**Activity:** Go through the data below. Pull out every line that has the word "компоненты".

**Information given:**
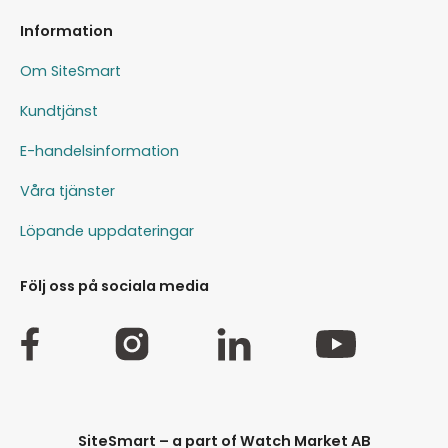
Information
Om SiteSmart
Kundtjänst
E-handelsinformation
Våra tjänster
Löpande uppdateringar
Följ oss på sociala media
SiteSmart – a part of Watch Market AB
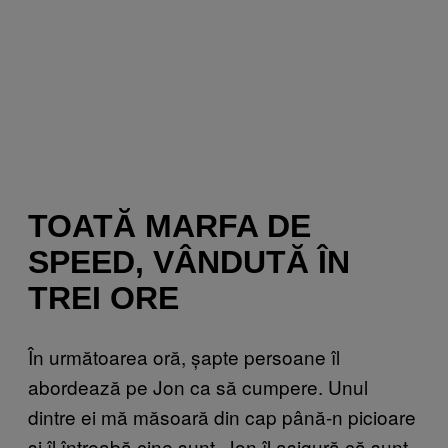
TOATĂ MARFA DE
SPEED, VÂNDUTĂ ÎN
TREI ORE
În următoarea oră, șapte persoane îl
abordează pe Jon ca să cumpere. Unul
dintre ei mă măsoară din cap până-n picioare
și îl întreabă cine sunt. Jon îl asigură că sunt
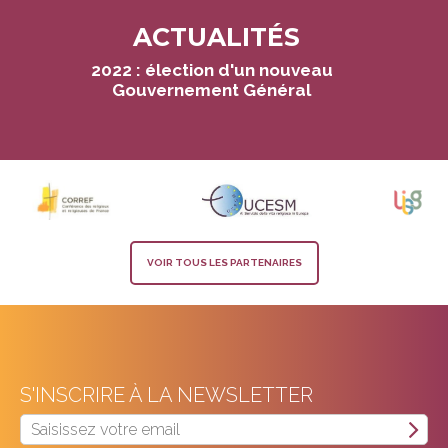
ACTUALITÉS
Navigation
2022 : élection d'un nouveau
Gouvernement Général
VOIR TOUS LES PARTENAIRES
S'INSCRIRE À LA NEWSLETTER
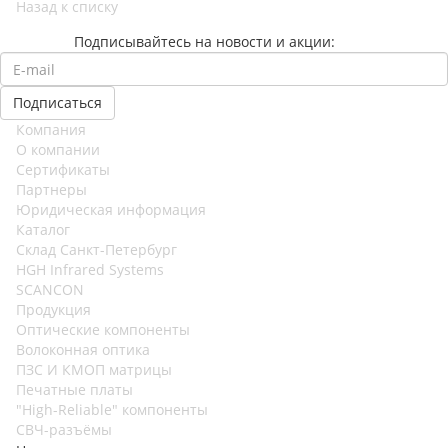
Назад к списку
Подписывайтесь на новости и акции:
Компания
О компании
Сертификаты
Партнеры
Юридическая информация
Каталог
Cклад Санкт-Петербург
HGH Infrared Systems
SCANCON
Продукция
Оптические компоненты
Волоконная оптика
ПЗС И КМОП матрицы
Печатные платы
"High-Reliable" компоненты
СВЧ-разъёмы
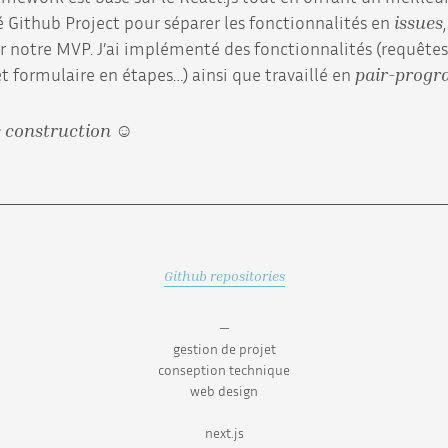
é Github Project pour séparer les fonctionnalités en
issues
er notre MVP. J’ai implémenté des fonctionnalités (requêtes
et formulaire en étapes…) ainsi que travaillé en
pair-prog
e construction ☺
Github repositories
—
gestion de projet
conseption technique
web design
next.js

**Solution to this problem:**
Оптические компоненты
"High-Reliable" компоненты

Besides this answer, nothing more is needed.